───── Recorded data
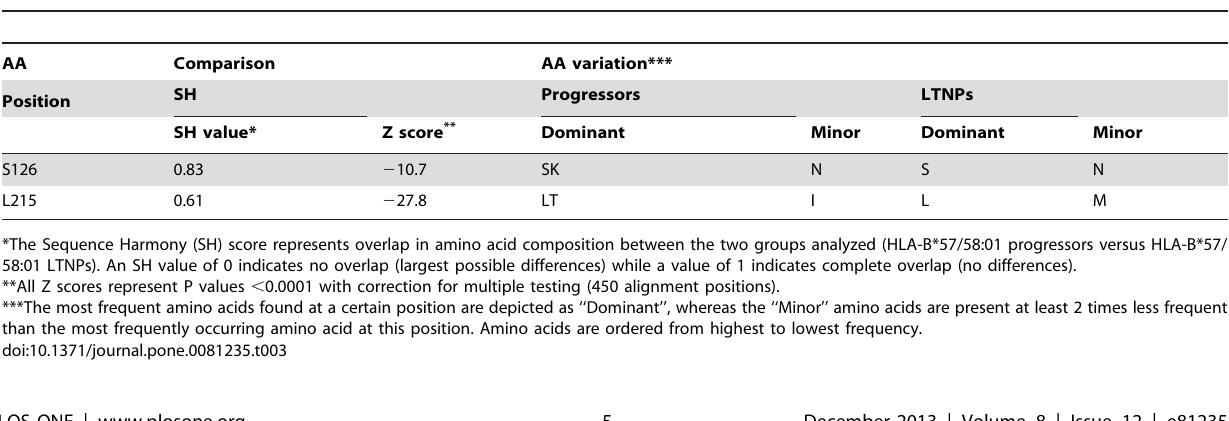
Table 3. Amino acid variation in Gag p17 and p24 associated with HLA-B*57/58:01 disease progression.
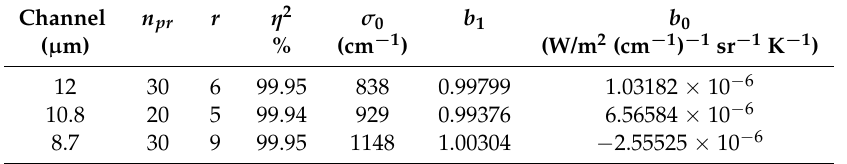
Table 2. The table summarizes the number of predictors in radiance space ( n pr ), principal components space ( r ) and the variance explained in percentage units ( η 2 ). The coefficients b 0 , b 1 are also shown.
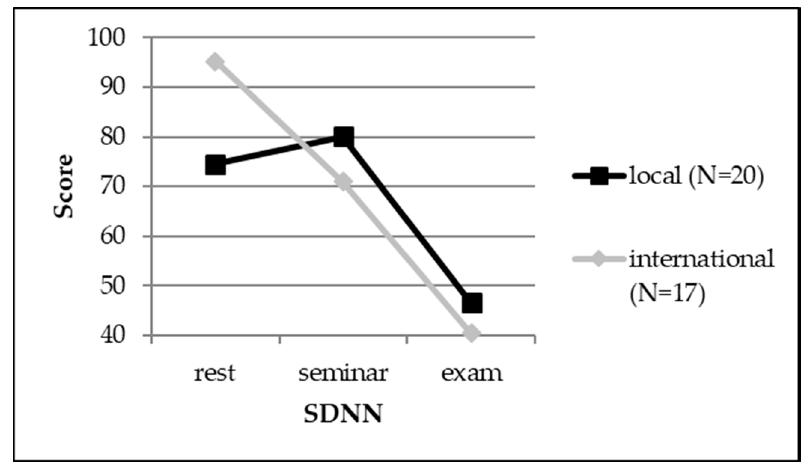
Figure 3. A line chart depicting differences between international and local students concerning the SDNN of heart rate variabilities (HRVs).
──────────
**Aim of the exercise:** Write out the data in full and exactly as given, though without the images.

**Answer space:**
Table 3. Amino acid variation in Gag p17 and p24 associated with HLA-B*57/58:01 disease progression.
Table 2. The table summarizes the number of predictors in radiance space ( n pr ), principal components space ( r ) and the variance explained in percentage units ( η 2 ). The coefficients b 0 , b 1 are also shown.
Figure 3. A line chart depicting differences between international and local students concerning the SDNN of heart rate variabilities (HRVs).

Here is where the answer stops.